#### [Task to complete]
Determine the number of lines in the data that contain "ajouter", and write only that number.

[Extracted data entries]
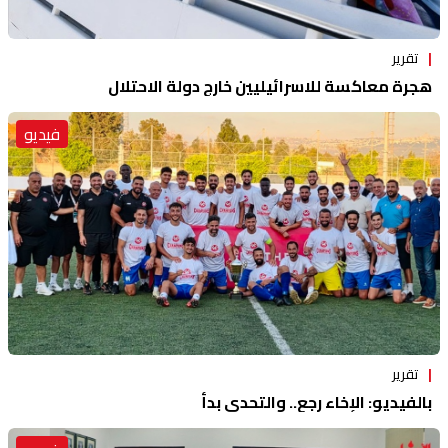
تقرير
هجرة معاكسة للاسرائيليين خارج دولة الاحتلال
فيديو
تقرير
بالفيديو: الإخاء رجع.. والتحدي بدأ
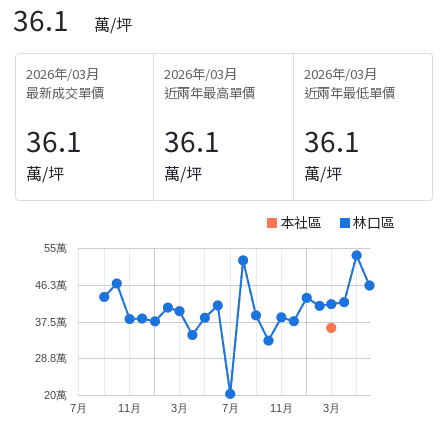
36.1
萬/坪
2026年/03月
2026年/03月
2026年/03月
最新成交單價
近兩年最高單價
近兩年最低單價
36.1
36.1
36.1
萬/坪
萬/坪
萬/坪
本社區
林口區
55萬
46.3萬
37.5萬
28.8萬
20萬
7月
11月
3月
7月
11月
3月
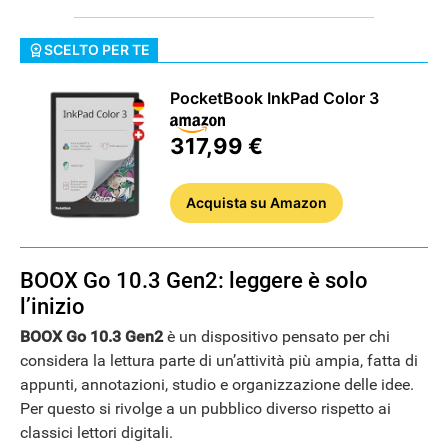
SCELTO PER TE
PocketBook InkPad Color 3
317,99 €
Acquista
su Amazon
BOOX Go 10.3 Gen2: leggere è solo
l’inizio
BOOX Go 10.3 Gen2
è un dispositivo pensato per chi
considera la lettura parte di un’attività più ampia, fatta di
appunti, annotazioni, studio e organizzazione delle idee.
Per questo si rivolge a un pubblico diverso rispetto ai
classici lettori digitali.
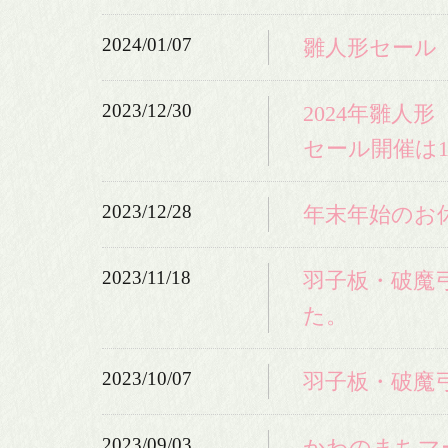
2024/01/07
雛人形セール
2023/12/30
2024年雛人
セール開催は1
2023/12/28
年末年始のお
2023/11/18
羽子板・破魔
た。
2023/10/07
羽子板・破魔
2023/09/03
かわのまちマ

* * *

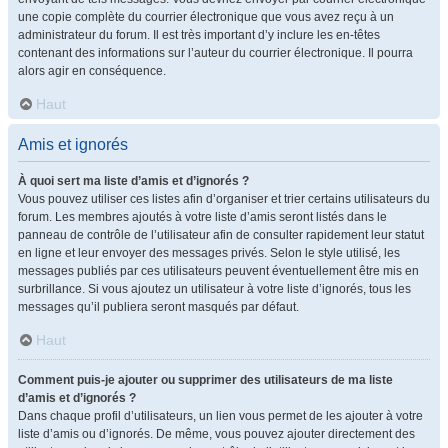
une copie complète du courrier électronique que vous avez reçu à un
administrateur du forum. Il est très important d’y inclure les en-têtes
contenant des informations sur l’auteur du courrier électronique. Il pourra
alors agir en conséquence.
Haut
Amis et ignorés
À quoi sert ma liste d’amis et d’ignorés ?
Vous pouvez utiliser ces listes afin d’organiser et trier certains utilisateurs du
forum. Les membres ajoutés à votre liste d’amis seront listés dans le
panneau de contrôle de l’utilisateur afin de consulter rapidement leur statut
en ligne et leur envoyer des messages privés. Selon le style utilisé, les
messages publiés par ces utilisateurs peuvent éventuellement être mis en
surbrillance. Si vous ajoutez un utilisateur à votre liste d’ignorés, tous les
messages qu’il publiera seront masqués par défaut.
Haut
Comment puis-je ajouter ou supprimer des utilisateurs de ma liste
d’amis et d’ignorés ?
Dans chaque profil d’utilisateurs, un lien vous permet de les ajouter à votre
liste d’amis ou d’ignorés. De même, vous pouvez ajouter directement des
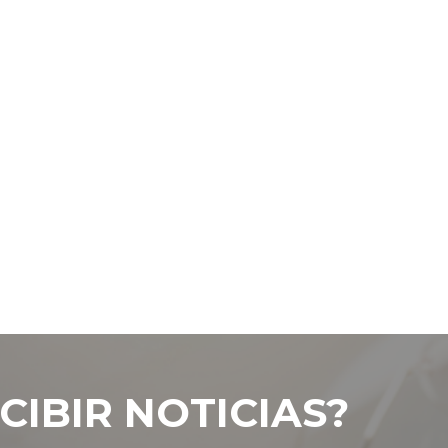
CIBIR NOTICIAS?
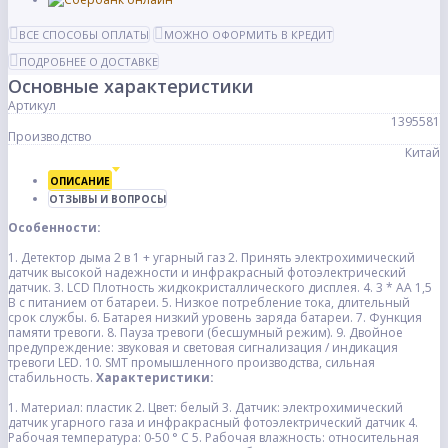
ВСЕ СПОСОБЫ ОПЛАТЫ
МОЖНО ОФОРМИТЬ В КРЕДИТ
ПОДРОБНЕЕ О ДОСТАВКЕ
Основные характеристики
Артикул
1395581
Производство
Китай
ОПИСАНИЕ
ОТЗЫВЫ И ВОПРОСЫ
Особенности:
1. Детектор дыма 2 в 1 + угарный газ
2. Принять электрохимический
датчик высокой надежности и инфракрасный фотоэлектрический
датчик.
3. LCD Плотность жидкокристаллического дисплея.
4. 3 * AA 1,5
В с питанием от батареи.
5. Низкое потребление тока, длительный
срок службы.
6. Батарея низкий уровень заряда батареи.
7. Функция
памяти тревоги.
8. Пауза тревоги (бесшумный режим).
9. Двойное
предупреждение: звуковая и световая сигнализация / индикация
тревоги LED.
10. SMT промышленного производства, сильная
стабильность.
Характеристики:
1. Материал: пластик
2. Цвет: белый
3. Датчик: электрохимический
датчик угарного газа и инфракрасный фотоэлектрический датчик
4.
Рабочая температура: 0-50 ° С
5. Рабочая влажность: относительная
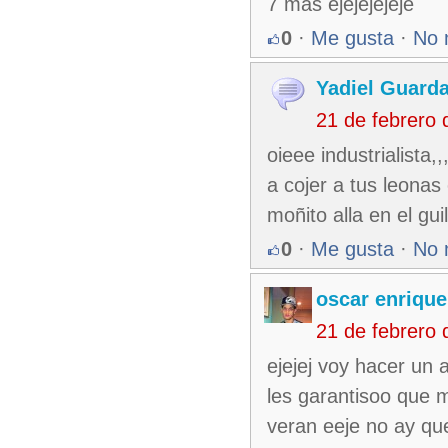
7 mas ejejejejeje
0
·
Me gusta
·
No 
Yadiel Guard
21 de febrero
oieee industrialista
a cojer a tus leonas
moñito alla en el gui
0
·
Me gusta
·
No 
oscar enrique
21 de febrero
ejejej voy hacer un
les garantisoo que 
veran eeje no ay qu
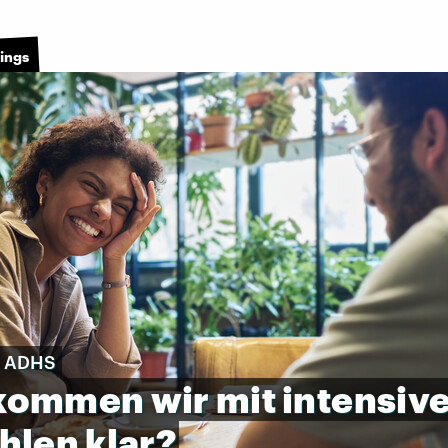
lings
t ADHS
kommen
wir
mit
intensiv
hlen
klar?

* * *

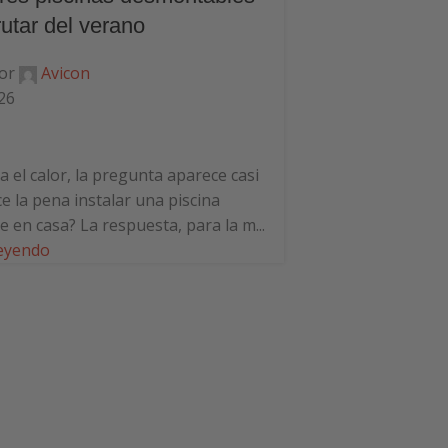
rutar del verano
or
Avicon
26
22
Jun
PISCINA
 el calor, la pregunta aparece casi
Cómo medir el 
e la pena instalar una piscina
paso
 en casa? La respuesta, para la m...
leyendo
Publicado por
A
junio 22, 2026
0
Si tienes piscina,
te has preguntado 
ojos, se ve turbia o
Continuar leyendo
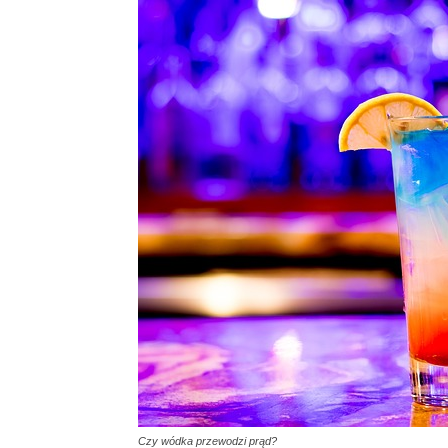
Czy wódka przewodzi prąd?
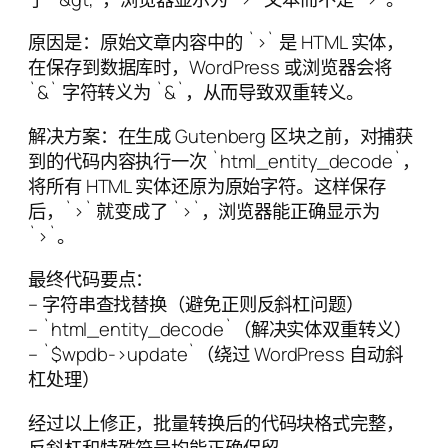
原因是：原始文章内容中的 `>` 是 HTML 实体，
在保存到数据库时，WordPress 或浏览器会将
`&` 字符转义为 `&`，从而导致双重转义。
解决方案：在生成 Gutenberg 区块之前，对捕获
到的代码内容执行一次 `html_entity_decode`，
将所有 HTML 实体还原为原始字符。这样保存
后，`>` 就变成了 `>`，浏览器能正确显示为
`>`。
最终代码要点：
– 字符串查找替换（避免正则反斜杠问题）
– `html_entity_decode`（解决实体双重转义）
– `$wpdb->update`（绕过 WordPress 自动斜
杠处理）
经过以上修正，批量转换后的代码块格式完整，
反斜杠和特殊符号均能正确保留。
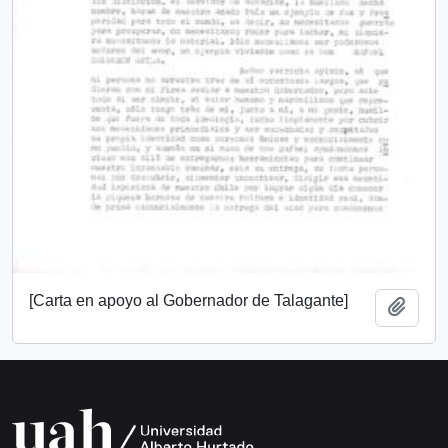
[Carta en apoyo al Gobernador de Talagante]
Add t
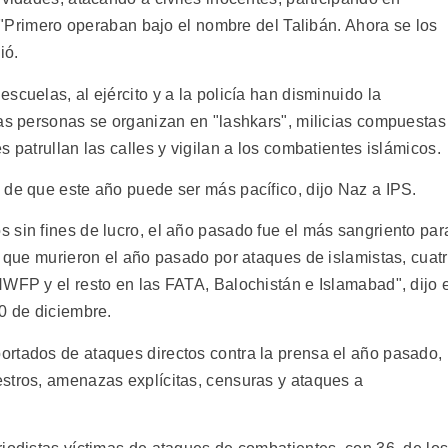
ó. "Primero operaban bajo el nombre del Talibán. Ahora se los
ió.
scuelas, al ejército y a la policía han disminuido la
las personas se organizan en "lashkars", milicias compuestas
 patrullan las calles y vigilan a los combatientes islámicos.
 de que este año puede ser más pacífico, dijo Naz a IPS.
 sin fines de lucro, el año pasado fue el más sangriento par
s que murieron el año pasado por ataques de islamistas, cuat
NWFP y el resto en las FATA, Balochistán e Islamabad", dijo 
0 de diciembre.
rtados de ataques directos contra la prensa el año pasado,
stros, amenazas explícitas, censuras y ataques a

#### [Result]
3